→ Goal of the exercise
Return each of the lines below without alteration, and omit the pictures from your response.

Saved data entries
--- START ---

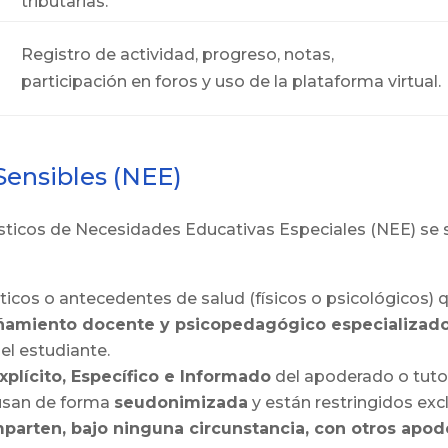
tributarias.
Registro de actividad, progreso, notas,
participación en foros y uso de la plataforma virtual.
Sensibles (NEE)
sticos de Necesidades Educativas Especiales (NEE) se so
icos o antecedentes de salud (físicos o psicológicos) 
amiento docente y psicopedagógico especializad
el estudiante.
plícito, Específico e Informado
del apoderado o tutor
usan de forma
seudonimizada
y están restringidos ex
parten, bajo ninguna circunstancia, con otros apod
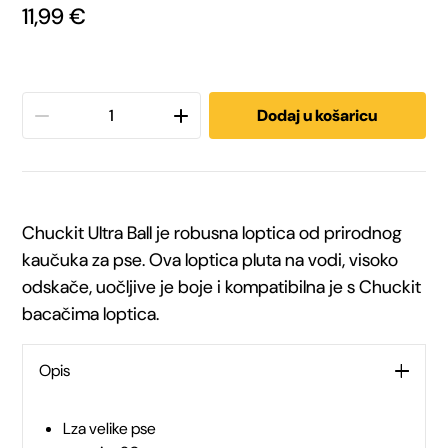
11,99
€
Chuckit
Dodaj u košaricu
Ultra
ball
Chuckit Ultra Ball je robusna loptica od prirodnog
loptica
kaučuka za pse. Ova loptica pluta na vodi, visoko
odskače, uočljive je boje i kompatibilna je s Chuckit
za
bacačima loptica.
pse
Opis
XL
90
Lza velike pse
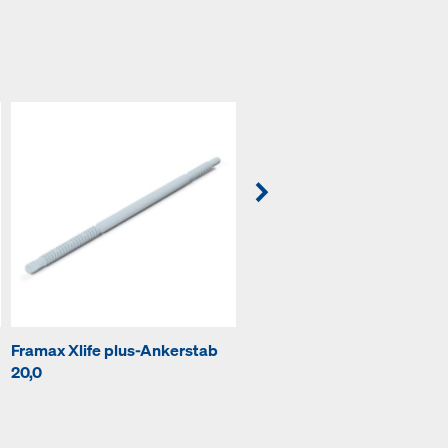
Framax Xlife plus-Ankerstab
Framax-Schnellspanner RU
20,0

--- END ---

→ The completed task
tributarias.
Registro de actividad, progreso, notas,
participación en foros y uso de la plataforma virtual.
Sensibles (NEE)
sticos de Necesidades Educativas Especiales (NEE) se so
icos o antecedentes de salud (físicos o psicológicos) 
amiento docente y psicopedagógico especializad
el estudiante.
plícito, Específico e Informado
del apoderado o tutor
usan de forma
seudonimizada
y están restringidos ex
parten, bajo ninguna circunstancia, con otros apod
11,99
€
Chuckit
Dodaj u košaricu
Ultra
ball
Chuckit Ultra Ball je robusna loptica od prirodnog
loptica
kaučuka za pse. Ova loptica pluta na vodi, visoko
odskače, uočljive je boje i kompatibilna je s Chuckit
za
bacačima loptica.
pse
Opis
XL
90
Lza velike pse
Framax Xlife plus-Ankerstab
Framax-Schnellspanner RU
20,0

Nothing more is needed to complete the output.